MORE than just the banking and securities industries should be closely watched following Senate hearings scheduled for early next month into proposals to overturn key provisions of the Glass-Steagall Banking Reform Act of 1933. No one has a greater stake in the outcome than the American public, which has been well served by the legislation since its enactment during the worst days of the Great Depression. The Glass-Steagall Act has often been called the bedrock financial legislation of the New Deal. And for good reason. Glass-Steagall divorced commercial and investment banking activities. Banks were falling like dominoes in the early '30s, as the stock market plummeted. But from 1933 on, a wall was erected down the center of the banking highway: Commercial banks would be barred from the volatile securities market; securities would be handled by investment banking houses.

Now the commercial banking industry - and no small contingent of supporters, including the Reagan administration, as well as federal bank regulatory agencies - want to tear down that wall. They've won an important ally: William Proxmire, Democratic chairman of the Senate Banking Committee.

Mr. Proxmire and Republican Sen. Jake Garn have recently introduced legislation to allow banks back into the securities market by way of holding companies. By putting the investment banking operation and the commercial bank under a common parent, Proxmire and Mr. Garn argue, banks and bank depositors would be insulated from any risk or fallout during an economic crisis.

The Proxmire-Garn plan, meanwhile, is not the only proposal to allow banks back into the securities trade.

A somewhat different plan has been introduced by Democratic Sens. Timothy Wirth and Bob Graham.

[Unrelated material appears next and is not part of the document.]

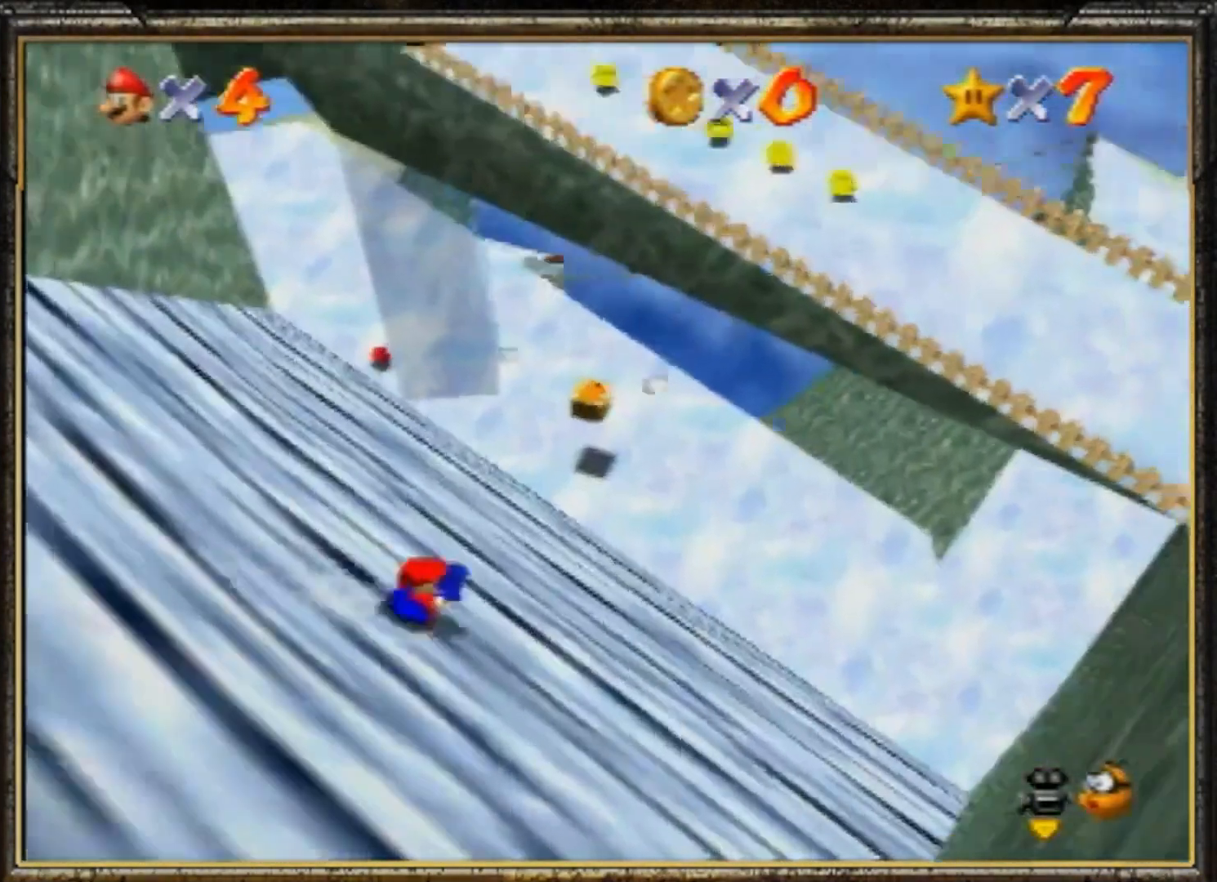
{"buttons": [], "left_stick": "up-right", "events": []}
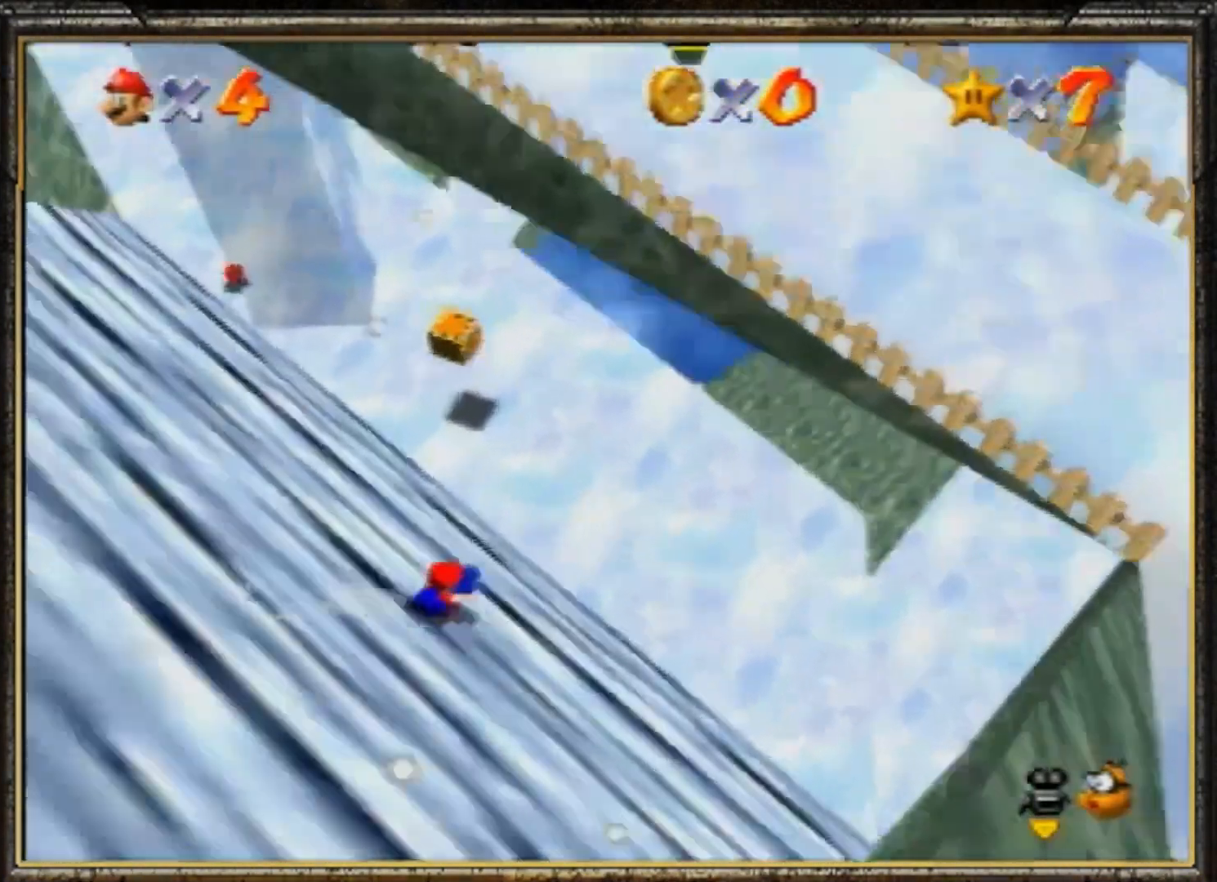
{"buttons": [], "left_stick": "up-right", "events": []}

There is much to be said for continued deregulation of banking - such as providing banks greater opportunity in interstate banking. But removing restrictions on banking activities in the securities market is quite different. Not one major bank has failed after the recent Oct. 19 slump.

In 1930 alone, by one count 1,352 banks crashed. In 1934, however, after Glass-Steagall, only 57 failed, by one count.

The burden of proof must be on the proponents of repealing Glass-Steagall. Unless the reasons prove to be decisive, the law, which has safeguarded the American people for more than half a century, should not be altered.